WHAT THE TASK ASKS:
Only these lines of the data below are wanted: the one with "left knee: (494, 969)", the one with "right back paw: (363, 338)", and any lines between them, each repeated exactly.

INFORMATION SUPPLIED:
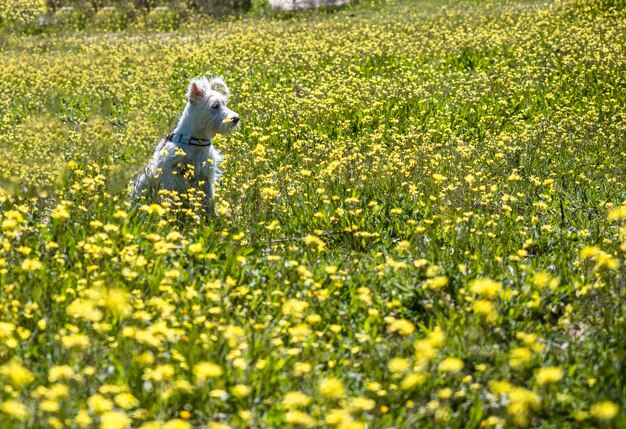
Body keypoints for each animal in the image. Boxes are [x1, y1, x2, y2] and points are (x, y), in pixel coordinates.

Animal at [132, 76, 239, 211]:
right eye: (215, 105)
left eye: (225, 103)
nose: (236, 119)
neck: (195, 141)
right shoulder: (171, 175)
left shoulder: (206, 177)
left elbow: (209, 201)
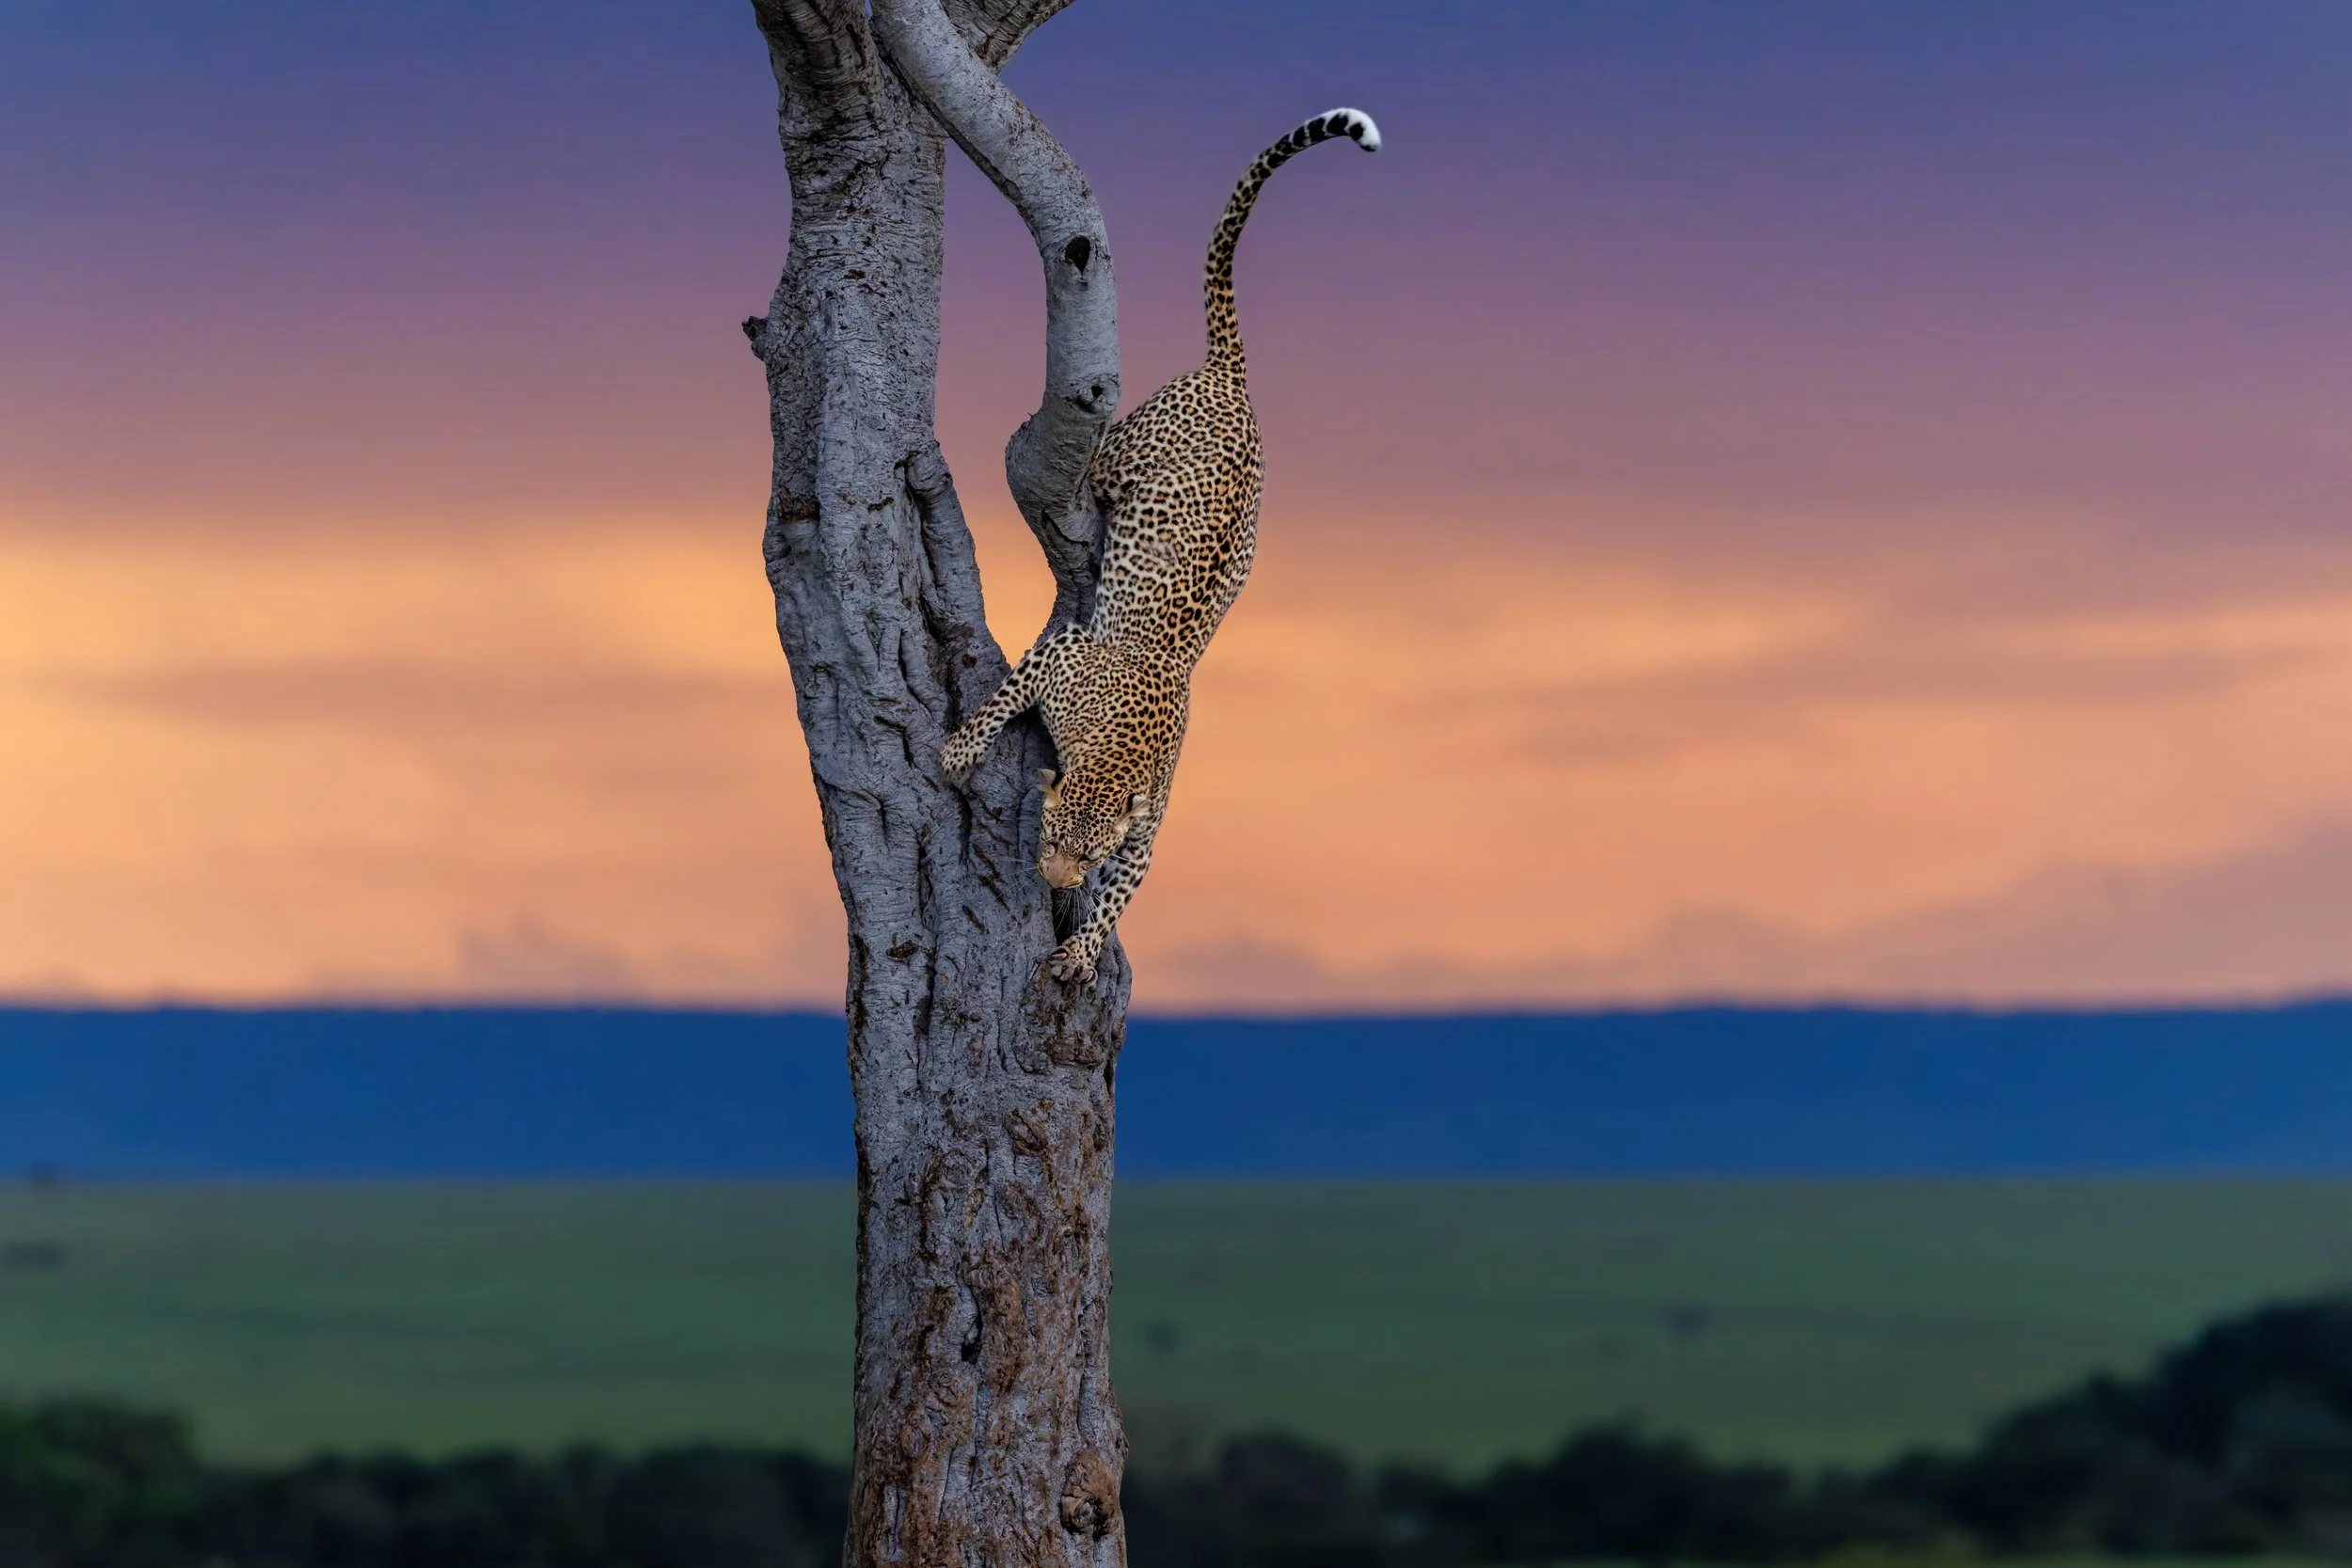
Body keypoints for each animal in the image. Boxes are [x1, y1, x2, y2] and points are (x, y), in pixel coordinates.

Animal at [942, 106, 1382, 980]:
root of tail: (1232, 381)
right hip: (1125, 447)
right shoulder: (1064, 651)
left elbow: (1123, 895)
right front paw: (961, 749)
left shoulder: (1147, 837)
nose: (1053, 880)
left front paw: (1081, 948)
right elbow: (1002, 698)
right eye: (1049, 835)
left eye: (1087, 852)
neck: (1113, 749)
--
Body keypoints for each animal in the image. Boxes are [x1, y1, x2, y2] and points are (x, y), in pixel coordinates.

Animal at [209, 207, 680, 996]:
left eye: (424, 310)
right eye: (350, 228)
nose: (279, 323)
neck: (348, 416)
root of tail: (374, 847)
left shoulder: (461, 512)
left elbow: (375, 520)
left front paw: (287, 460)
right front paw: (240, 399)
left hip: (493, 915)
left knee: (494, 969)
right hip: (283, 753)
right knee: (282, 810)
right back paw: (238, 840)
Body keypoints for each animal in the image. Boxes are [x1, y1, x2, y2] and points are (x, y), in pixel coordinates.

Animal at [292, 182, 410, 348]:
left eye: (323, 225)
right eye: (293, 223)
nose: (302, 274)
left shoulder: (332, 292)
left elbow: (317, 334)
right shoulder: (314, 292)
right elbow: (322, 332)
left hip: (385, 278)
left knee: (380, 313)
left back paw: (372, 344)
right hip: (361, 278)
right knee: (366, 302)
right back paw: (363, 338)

EXERCISE SOLUTION:
left knee: (494, 969)
right hip: (283, 753)
right knee: (282, 810)
right back paw: (238, 840)
Body keypoints for each animal in the image. Boxes are [x1, y1, x2, y2] and points are (x, y), in pixel coordinates.

Animal at [292, 182, 410, 348]:
left eye: (323, 225)
right eye: (293, 223)
nose: (302, 274)
left shoulder: (332, 292)
left elbow: (317, 334)
right shoulder: (314, 292)
right elbow: (322, 332)
left hip: (385, 278)
left knee: (380, 313)
left back paw: (372, 344)
right hip: (361, 278)
right knee: (366, 302)
right back paw: (363, 338)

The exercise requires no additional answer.